= John Aglionby (divine) =

John Aglionby (1566 – 6 February 1610) was an English clergyman and academic who was one of the translators of the King James Version of the Bible.

==Early life and education==
Aglionby was born in Carlisle in 1566, the son of Edward Aglionby and Elizabeth Musgrove, the Aglionbys were an ancient family whose name was originally De Aguilon. After attending the free school in Kendal, he went to Queen's College, Oxford, where he matriculated on 13 December 1583, aged 16. He graduated B. A. on 28 June 1587, and M. A. on 1 July 1590 on which date he also became a fellow. He would subsequently be awarded a B. D on 12 July 1597 and a D. D. on 17 June 1600. In 1595 he was appointed divinity reader at Lincoln's Inn.

==Career and death==
Between 1599 and 1600, Aglionby travelled abroad and was reported to have met Cardinal Robert Bellarmine. On his return he was made chaplain to Elizabeth I, in which capacity he would also serve James I. He became principal of St Edmund Hall, Oxford, on 4 April 1601. Also in 1601 he became rector of Bletchingdon in Oxfordshire.

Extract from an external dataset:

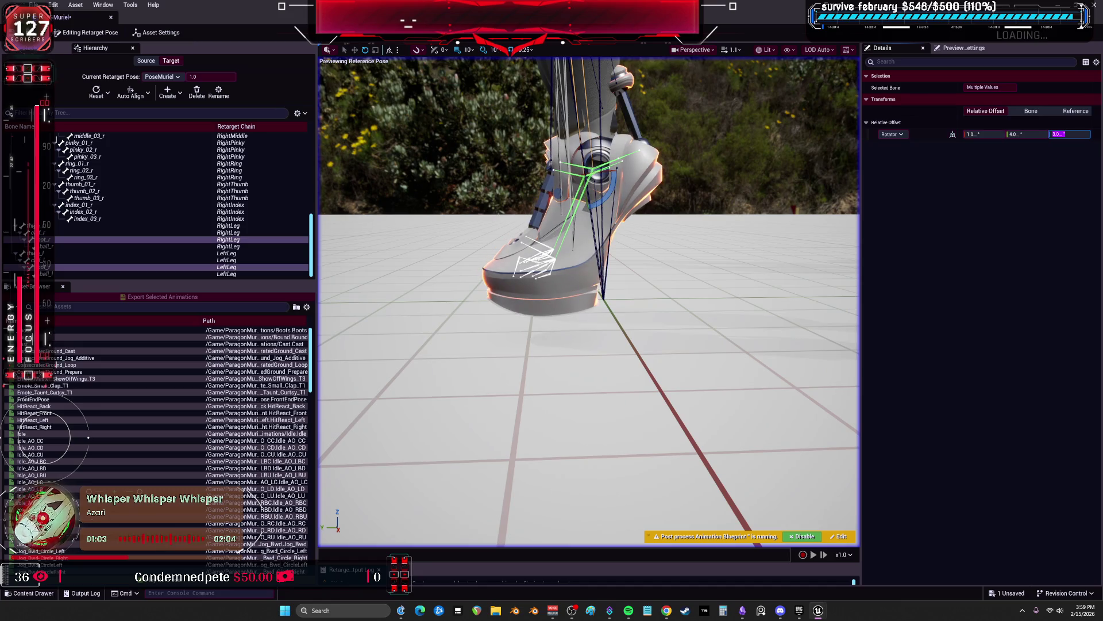
pyautogui.write('2')
pyautogui.press('Return')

In 1604, Aglionby was appointed to the Second Oxford Company of bible translators, who were tasked with working on the Gospels, Acts of the Apostles, and the Book of Revelation. He replaced the recently deceased Richard Edes. In 1607 he became rector of Islip, where he died on 6 February 1610 aged 43. He is buried near the altar of St Nicholas' Church, Islip.

==Family==
He left behind a widow, Katherine (née Foxcroft), and four children: George, John, Thomas and Katherine. Of these, George Aglionby would later become master of Westminster School and Dean of Canterbury. He was an ancestor of the miser Margery Jackson of Carlisle.